Agora que você compreende como é feito o cálculo da aposentadoria, é importante levantar o questionamento sobre qual o valor adequado para poder se aposentar com segurança.

Embora essa seja uma pergunta comum, a resposta dela varia de acordo com cada pessoa. Isso ocorre porque o valor adequado para aposentadoria está diretamente relacionado a questões pessoais.

Nesse sentido, para garantir sua aposentar com segurança, é necessário considerar:

O padrão de vida que deseja ter

O primeiro ponto a considerar para pensar quanto precisa para a aposentadoria é o padrão de vida que você deseja ter nesse período. Cada pessoa tem suas particularidades e preferências com relação a gostos, hobbies e hábitos de consumo. Portanto, cada estilo de vida tem um custo próprio.

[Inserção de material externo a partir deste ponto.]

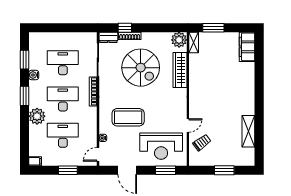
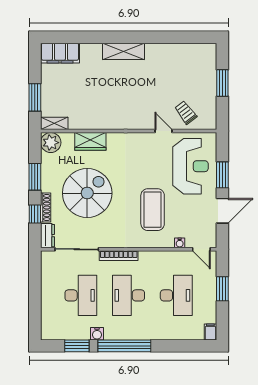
window: (153, 28) -> (35, 177), added
desk: (63, 63) -> (81, 295), turned 180
wardrobe: (180, 70) -> (90, 141), width x0.67
window: (24, 96) -> (124, 346), width x2.11
plant: (37, 116) -> (151, 329), removed
shelving: (248, 131) -> (123, 51), moved
desk: (63, 135) -> (176, 295), turned 180
window: (165, 170) -> (222, 175), moved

Contudo, vale considerar que a velhice costuma apresentar gastos diferentes da juventude. Por isso, pense nos possíveis gastos com saúde e outros cuidados cotidianos que serão necessários para garantir o bem estar durante a aposentadoria.

Suas prioridades para esse momento

Também é importante considerar o que é uma boa aposentadoria para você. É válido pensar, por exemplo, se você quer viajar bastante durante esse momento, se deseja aproveitar o tempo com familiares ou fazer mais viagens etc.

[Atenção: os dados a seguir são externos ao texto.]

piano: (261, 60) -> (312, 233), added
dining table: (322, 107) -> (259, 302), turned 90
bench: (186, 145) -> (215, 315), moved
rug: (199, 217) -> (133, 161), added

Saber como você quer aproveitar a aposentadoria é fundamental para estipular a renda adequada para esse período.

Como complementar a aposentadoria?

Como você percebeu, o cálculo da aposentadoria é complexo e pode tornar a renda bem menor do que no período laboral. Ademais, independente dos fatores que influenciam o cálculo, existe um teto máximo para a aposentadoria do INSS. Em 2021, esse valor era de R$ 6.433,57 por mês.

Embora possa ser uma quantia interessante, são poucas as pessoas que têm direito ao teto. Logo, muitos aposentados enfrentam desafios em relação à renda no Brasil.

Mas existem formas de complementar essa renda, o que pode ser vantajoso nos mais diversos aspectos. Confira a seguir algumas alternativas para isso!

Previdência Privada

A Previdência Privada é uma modalidade de investimento que pode possibilitar uma remuneração a longo prazo. Ela funciona como um fundo de investimento, mas com certas particularidades em relação ao funcionamento. É possível escolher entre duas modalidades:

  • VGBL (Vida Gerador de Benefícios Livres): opção mais indicada para quem declara Imposto de Renda Pessoa Física (IRPF) no formulário simplificado ou é isento;
  • PGBL (Plano Gerador de Benefícios Livres): plano estratégico para quem realiza declaração completa do IRPF, permitindo o abatimento de até 12% da renda anual.

Investimentos

Além da Previdência Privada, também é possível complementar a aposentadoria por meio de investimentos no mercado financeiro. Nesse caso, é importante considerar opções que permitam renda passiva no longo prazo.

Algumas alternativas nesse sentido são:

  • Ações: negociadas na bolsa de valores, ao investir em ações você se torna sócio das empresas. Existem companhias que são boas pagadoras de dividendos, sendo uma possibilidade de renda passiva no longo prazo;
  • Fundos imobiliários: os fundos imobiliários (FIIs) também são alternativas para receber dividendos. As cotas são negociadas na bolsa de valores e o investimento é focado no mercado de imóveis;
  • Tesouro IPCA: sendo um tipo de Título Público, investindo no Tesouro IPCA você empresta dinheiro ao Governo — e o recebe no futuro com acréscimo de juros. É possível comprar títulos de longo prazo, que podem ser interessantes para a aposentadoria.

Conclusão

Neste texto você aprendeu como é feito o cálculo da aposentadoria e os diversos fatores que influenciam o valor final a ser pago ao contribuinte. Como vimos, uma opção interessante é investir para complementar essa renda. Para isso, conte com o auxílio de uma boa corretora de valores!